Here is a monthly summary of some interesting and important announcements for April, but first a couple of comments on the Infonortics Search Engines conference in Boston the last week of April. Ever searching for ways to embrace and make social tools more useful, I decided to tweet the entire Infonortics meeting. Except for a lapse late on Monday because I left a little early and some wireless issues Tuesday PM, I was able to pass on quite a few interesting or relevant comments by speakers. See what you get out of some very terse tweets by searching in Twitter infonorticssearchengine (that takes up entirely too much space I learned). The talks were excellent and many of the speakers emphasized how hard it is to do search well; it was also clear that there are many, many ways to try to do it well, none of them for the faint of heart.

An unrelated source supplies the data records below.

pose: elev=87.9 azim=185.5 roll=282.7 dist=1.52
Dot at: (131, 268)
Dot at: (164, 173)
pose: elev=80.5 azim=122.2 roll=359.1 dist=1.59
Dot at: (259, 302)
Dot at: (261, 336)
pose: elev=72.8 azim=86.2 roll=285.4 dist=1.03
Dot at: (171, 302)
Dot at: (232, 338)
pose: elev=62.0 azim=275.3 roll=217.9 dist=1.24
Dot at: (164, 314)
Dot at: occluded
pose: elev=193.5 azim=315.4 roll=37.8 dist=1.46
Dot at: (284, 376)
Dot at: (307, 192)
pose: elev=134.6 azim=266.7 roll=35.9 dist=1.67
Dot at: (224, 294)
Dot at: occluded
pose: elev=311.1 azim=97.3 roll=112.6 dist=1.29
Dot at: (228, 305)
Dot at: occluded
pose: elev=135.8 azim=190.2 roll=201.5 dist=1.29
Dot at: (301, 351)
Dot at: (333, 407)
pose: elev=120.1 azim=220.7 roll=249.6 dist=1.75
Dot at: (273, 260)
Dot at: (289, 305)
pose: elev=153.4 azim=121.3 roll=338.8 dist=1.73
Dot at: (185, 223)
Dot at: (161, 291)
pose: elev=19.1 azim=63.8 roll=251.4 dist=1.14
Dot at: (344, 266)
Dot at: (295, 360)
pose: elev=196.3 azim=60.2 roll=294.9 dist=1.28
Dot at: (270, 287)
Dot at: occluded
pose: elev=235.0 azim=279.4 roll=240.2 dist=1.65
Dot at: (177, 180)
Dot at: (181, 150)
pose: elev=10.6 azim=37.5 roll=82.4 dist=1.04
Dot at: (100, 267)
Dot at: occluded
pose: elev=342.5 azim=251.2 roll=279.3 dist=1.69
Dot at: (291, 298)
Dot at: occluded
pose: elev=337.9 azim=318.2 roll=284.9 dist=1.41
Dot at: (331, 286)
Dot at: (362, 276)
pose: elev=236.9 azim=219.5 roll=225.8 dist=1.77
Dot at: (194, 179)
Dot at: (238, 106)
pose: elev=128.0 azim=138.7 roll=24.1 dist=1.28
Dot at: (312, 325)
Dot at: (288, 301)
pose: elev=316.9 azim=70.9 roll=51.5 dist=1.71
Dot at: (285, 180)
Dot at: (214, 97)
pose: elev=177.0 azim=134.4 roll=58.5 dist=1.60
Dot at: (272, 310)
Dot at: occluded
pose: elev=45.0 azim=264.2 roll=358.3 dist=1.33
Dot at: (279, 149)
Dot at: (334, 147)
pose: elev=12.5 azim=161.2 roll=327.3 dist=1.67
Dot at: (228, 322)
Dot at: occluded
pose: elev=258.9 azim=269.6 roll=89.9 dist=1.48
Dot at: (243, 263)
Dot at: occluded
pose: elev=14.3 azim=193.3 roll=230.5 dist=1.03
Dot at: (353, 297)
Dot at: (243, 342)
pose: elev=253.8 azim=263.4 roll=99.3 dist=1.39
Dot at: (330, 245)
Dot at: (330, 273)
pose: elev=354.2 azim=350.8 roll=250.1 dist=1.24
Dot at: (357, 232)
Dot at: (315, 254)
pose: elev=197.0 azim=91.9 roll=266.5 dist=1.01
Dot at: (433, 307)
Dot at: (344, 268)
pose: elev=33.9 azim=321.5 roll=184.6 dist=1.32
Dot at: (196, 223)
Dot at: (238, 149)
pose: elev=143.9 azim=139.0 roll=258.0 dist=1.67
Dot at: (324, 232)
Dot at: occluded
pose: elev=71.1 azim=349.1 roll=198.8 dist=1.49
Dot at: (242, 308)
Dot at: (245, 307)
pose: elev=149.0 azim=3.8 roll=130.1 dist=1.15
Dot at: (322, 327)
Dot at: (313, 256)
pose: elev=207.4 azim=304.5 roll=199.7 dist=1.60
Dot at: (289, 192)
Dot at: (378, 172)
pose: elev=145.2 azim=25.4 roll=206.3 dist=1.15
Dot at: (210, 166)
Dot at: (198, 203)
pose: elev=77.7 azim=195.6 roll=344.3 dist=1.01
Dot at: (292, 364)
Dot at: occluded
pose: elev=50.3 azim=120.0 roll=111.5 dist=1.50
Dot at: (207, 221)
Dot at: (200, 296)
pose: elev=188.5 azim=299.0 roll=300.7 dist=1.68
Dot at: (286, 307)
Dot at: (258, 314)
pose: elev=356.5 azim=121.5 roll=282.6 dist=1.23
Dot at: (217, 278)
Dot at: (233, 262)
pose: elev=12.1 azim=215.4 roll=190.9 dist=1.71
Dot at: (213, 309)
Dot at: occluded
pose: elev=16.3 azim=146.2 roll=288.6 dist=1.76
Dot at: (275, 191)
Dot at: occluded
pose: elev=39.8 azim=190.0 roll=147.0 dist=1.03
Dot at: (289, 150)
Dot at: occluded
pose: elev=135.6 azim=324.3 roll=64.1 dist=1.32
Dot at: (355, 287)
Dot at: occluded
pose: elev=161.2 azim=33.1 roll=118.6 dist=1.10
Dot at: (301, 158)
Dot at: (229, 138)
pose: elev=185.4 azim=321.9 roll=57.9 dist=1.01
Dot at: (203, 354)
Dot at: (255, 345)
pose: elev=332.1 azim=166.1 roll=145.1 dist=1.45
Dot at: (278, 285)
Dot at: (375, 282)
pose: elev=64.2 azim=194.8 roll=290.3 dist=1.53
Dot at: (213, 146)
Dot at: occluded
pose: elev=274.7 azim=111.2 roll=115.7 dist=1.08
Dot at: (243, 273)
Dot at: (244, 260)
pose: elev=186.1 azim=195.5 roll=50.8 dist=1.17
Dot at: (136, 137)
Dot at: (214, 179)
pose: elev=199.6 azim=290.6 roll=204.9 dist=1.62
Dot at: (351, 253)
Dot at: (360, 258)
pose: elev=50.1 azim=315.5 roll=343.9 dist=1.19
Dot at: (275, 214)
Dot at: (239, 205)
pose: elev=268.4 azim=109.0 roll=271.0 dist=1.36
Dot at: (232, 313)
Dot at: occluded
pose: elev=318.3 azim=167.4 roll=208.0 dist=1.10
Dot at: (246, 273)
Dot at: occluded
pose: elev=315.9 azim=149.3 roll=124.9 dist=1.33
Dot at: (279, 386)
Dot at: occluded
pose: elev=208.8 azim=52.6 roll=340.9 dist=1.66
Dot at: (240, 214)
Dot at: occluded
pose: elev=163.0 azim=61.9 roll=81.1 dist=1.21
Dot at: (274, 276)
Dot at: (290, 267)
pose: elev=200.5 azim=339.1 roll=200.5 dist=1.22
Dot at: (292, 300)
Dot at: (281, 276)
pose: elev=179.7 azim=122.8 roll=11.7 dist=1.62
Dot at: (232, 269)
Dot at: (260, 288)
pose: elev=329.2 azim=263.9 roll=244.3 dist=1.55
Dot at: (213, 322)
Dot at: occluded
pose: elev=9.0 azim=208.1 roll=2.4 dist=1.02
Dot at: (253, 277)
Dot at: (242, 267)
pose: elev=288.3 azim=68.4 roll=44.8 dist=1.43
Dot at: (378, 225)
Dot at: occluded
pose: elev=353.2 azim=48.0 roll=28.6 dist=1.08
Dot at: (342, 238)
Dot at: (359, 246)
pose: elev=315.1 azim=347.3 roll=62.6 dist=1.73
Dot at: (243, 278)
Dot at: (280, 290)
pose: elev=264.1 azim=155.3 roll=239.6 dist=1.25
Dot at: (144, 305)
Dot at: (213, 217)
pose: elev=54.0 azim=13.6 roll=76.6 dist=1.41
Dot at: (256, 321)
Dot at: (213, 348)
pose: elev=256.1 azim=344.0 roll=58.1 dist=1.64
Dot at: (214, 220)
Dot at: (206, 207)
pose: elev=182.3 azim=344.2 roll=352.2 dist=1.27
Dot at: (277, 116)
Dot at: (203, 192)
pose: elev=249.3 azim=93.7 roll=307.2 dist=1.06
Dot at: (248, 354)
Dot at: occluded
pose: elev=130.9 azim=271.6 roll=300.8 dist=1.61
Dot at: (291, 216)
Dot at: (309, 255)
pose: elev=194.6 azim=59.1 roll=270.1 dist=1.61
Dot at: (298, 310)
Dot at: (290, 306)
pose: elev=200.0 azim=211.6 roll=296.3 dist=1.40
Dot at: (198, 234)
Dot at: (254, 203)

If you want to get under the search hood, this is the conference for technologists and those who want to hear what the development community is pondering.
Here is the April news:
My diminished manual dexterity and old eyes have discouraged me from embracing smart mobile devices but this announcement demonstrates that Coveo does understand the future of search. Coveo is releasing many enhanced functions and new options but the emphasis on search on a handheld is compelling for all road warriors. From what I understand, setup is pretty quick and productivity is immediate. This is a smart move to support Coveo’s current customer base and a draw for new ones.
Velten, Carlo. Official Qitera Blog: Qitera Enterprise – Search as a Service, April 2, 2009
There is a 15-day free trial being offered for this new software as a service for aggregating and sharing Internet search results with colleagues within the enterprise. As a consultant in knowledge management, helping people with collaboration and sharing technologies for KM processes, I find this an intriguing option. If any readers have checked it out, please let us know your impressions.
As a former technical librarian in a Fortune 500 chemical company, I contributed to a massive manually built index to technical information to support our research scientists. We ensured that all property data for any materials we developed, or developed by our competitors was indexed for rapid retrieval (e.g. what is the thermal conductivity of ABC grade of graphite). The overhead for scanning journals, government documents, patents and conference papers to harvest and categorize that information was enormous. Since I learned about Knovel in 2002, I have been a huge fan of the value of the content they codify and make accessible through their proprietary retrieval tools. This content is re-purposed through licenses with publishers who understand the increased value of being able to manipulate tables, charts and graphs as well has being able to compare data from various sources of reference books. Engineers and scientists need to be able to find data expressed in the most relevant form for their purpose. Knovel provides an aggregating and retrieval engine, and researchers can then normalize search results dynamically themselves through simple re-sorting operations. If you want to be kept abreast of the wealth of content that continues to come on-line from Knovel, be sure to visit their site and sign up for announcements. I recommend a subscription to their services to every scientific and engineering library in my client organizations.
April 16, 2009. Endeca’s Digital Asset Navigator offers an unprecedented access and discovery experience, combining Endeca’s market leading search, Guided Navigation and Content Spotlighting capabilities. It integrates related data from Open Text’s enterprise Digital Asset Management solution, as well as databases, file servers, enterprise applications and other source systems… The joint solution also takes advantage of Endeca’s advanced security capabilities to ensure that users only have access to data they are approved to see and use…
This is an interesting alliance, to be sure. Digital asset management is an arena ripe for growth and it has not gotten the wide-spread traction I believe it deserves. For publishers and R & D operations the productivity gains can be huge and this combined offering may intensify focus on an under-leveraged technology by ensuing high security and excellent retrieval. Looking at the headline, I would just advise that they pare down the labeling to something pithy and memorable.
X1 is gaining some serious traction and I know it appeals to engineers who like to maintain good order with their piles of data, particularly the flow of large quantities that show up in email and feeds. I spent a few hours four years ago with an engineer, an X1 devotee, who had tagged his email in text files scrupulously and then used X1 to index them every night. He swore by its value and reliability. This looks like they recognize the service they provide to customers who live in email and need to master their desktop domain. Theirs is a niche with a large audience to capture.
. April 28, 2009. Newest Version of Company’s Integration Kit Offers Dramatic Performance and Scalability Enhancements, Intelligent Content Analysis and Parametric Search.
ISYS made some significant management changes over the past few months and they are clearly moving along with their marketing efforts as they recognize the value of expanding the re-seller partnership options. Customer comments that come my way continue to be favorable and they have a good story to tell.
Data Search Technology Used by FBI Makes its Way to Enterprises. eWeek New York, NY, April 29, 2009
Add Chiliad to the list of platform search engines, now that they are being highlighted for their value at the FBI. With deep (20+ years) roots in government programs (including early DARPA research and later the SBIR) and a burst of interest and investment by the government after 9/11, Chiliad is taking its venture into more commercial opportunities. We will see how they stack up against the big players in the marketplace. They must have learned something as they worked to “connect the dots” for the FBI.
There have been a lot more stories this past month, but these notices are the ones that kept me engaged in contemplating the enterprise search marketplace that just keeps putting up more options.